# Task instructions:
Reproduce verbatim the passage of the article about the first COVID-19 case in the Rohingya refugee camp that runs from "Asia-PacificHuman RightsMyanmar" up to and including "potential humanitarian disaster.".

# Selected excerpt:
Asia-PacificHuman RightsMyanmar

Fears of disaster as first virus case emerges at Rohingya refugee camp in Bangladesh

According to a senior Bangladeshi official and a UN spokesperson, the first confirmed case of COVID-19 has been reported in the Rohingya refugee camp, which houses more than a million, raising concerns of a potential humanitarian disaster.

In a telephone call, the Refugee Relief and Repatriation Commissioner told Reuters that the two infected cases, an ethnic refugee and a local resident outside the camps, have been taken to an isolation center.

Aid workers have expressed concerns over an impending humanitarian catastrophe should there be a substantial spread of the novel virus in the overcrowded refugee camps outside Cox’s Bazar in Bangladesh.

In a statement, Dr Shamim Jahan, Save the Children’s health director in Bangladesh, noted the severe shortage of ventilators in the country and lack of intensive care beds in the densely populated Rohingya refugee camps. He further added that thousands of people may die from the pulmonary disease and that “the pandemic could set Bangladesh back by decades.”

“People are living 40,000 to 70,000 people per square kilometer. That’s at least 1.6 times the population density on board the Diamond Princess cruise ship, where the disease spread four times as fast than in Wuhan at the peak of the outbreak,” according to Manish Agrawal, Bangladesh Country Director at the International Rescue Committee.

Agrawal stressed efforts to increase healthcare access, improve sanitation, isolate suspected cases and decongest the camp as measures to alleviate the situation.

Without such measures “the disease will devastate the refugee and local population here, where there is a much lower standard of living and a higher rate of existing illness that make refugees more susceptible to the virus,” he said.

Hundreds of thousands of Rohingya Muslims fled Myanmar in 2017 following a state-sponsored violent crackdown in the northwestern state of Rakhine. Most fled to Bangladesh while others escaped to India, Thailand, Malaysia, and other parts of South and Southeast Asia.

Myanmar is facing charges of genocide at the International Court of Justice in the Hague over the violence.

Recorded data

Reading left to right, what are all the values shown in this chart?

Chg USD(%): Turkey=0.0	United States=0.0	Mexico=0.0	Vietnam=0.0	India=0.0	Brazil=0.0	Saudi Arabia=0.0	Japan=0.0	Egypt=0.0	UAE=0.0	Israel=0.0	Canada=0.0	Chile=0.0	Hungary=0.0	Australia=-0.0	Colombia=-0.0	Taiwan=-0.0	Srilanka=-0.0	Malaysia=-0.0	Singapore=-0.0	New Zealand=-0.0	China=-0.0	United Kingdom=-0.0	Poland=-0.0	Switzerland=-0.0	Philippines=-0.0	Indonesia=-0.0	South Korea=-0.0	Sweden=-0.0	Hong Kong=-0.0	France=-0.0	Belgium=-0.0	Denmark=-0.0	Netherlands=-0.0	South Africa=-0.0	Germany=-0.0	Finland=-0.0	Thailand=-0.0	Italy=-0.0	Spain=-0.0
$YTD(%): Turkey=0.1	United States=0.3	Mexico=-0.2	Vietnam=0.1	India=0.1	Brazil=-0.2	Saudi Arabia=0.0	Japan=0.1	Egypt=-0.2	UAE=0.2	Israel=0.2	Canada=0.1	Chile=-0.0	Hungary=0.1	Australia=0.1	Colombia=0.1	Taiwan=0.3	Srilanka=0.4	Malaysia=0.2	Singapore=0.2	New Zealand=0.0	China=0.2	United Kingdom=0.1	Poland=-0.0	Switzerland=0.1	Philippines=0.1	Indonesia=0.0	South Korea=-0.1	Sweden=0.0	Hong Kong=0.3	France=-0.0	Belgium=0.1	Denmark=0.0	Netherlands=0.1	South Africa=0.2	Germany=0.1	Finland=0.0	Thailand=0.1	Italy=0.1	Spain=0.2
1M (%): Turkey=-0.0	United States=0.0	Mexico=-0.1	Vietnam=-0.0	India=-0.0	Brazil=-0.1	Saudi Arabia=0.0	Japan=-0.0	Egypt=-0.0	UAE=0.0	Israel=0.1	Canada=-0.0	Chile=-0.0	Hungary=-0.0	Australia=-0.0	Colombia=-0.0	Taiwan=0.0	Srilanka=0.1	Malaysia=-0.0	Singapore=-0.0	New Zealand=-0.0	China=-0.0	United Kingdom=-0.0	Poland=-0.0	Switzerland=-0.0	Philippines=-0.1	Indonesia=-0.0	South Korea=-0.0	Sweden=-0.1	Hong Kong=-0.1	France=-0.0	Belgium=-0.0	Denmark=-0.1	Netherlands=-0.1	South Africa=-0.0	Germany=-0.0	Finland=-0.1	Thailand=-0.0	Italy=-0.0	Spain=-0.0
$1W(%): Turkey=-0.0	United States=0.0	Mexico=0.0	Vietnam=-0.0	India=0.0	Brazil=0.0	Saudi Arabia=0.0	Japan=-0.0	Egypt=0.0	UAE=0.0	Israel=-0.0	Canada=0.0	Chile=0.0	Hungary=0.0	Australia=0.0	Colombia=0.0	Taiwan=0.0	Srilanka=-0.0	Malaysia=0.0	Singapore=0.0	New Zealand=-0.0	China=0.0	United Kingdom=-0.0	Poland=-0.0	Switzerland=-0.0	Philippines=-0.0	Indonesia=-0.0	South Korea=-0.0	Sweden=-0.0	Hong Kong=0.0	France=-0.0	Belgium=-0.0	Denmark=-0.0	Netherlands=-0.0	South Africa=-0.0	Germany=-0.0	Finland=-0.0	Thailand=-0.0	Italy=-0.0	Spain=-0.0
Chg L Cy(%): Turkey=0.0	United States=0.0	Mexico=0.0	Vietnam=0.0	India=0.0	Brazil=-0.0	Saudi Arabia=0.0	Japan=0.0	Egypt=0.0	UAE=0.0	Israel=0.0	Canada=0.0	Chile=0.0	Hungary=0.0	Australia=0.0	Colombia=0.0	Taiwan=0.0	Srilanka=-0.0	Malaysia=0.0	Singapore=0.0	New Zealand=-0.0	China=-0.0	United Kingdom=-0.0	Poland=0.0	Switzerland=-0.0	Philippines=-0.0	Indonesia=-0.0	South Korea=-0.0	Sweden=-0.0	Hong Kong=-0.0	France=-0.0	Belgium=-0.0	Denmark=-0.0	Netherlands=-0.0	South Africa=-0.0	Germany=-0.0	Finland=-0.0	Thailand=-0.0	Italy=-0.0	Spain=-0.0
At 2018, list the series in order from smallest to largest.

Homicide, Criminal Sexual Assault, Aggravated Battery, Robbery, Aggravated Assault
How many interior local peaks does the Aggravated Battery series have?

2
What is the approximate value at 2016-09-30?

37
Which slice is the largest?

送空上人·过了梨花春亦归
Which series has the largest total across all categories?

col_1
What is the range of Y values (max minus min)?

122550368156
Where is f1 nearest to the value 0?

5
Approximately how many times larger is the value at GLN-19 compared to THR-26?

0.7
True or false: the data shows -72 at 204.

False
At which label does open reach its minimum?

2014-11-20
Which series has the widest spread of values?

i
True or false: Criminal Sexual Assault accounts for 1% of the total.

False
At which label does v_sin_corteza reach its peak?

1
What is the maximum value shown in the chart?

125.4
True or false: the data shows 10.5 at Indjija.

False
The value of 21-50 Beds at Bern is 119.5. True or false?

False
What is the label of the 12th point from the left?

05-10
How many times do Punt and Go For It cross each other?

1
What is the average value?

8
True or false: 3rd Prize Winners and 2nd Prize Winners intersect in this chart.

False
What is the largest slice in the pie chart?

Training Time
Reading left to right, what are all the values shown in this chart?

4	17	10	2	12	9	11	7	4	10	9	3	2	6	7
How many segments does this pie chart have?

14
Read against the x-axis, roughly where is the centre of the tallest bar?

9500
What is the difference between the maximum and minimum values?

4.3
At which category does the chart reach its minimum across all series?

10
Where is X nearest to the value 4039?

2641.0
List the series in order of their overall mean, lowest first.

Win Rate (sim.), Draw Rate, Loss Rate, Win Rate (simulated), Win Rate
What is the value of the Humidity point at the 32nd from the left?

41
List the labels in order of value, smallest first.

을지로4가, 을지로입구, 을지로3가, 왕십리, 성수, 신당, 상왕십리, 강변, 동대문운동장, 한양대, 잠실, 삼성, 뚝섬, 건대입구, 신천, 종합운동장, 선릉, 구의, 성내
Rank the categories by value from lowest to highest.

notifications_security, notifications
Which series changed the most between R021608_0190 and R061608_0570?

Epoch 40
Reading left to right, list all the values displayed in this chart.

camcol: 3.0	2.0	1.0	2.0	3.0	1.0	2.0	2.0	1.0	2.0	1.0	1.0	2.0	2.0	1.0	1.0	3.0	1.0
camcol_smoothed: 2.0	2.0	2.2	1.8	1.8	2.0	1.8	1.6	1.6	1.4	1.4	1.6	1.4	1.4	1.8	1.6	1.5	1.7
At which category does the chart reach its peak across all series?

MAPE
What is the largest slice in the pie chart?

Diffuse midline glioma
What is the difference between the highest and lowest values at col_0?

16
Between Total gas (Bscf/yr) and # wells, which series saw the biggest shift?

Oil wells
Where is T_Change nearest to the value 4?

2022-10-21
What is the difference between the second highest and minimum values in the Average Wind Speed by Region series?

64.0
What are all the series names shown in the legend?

# Output below:
Asia-PacificHuman RightsMyanmar

Fears of disaster as first virus case emerges at Rohingya refugee camp in Bangladesh

According to a senior Bangladeshi official and a UN spokesperson, the first confirmed case of COVID-19 has been reported in the Rohingya refugee camp, which houses more than a million, raising concerns of a potential humanitarian disaster.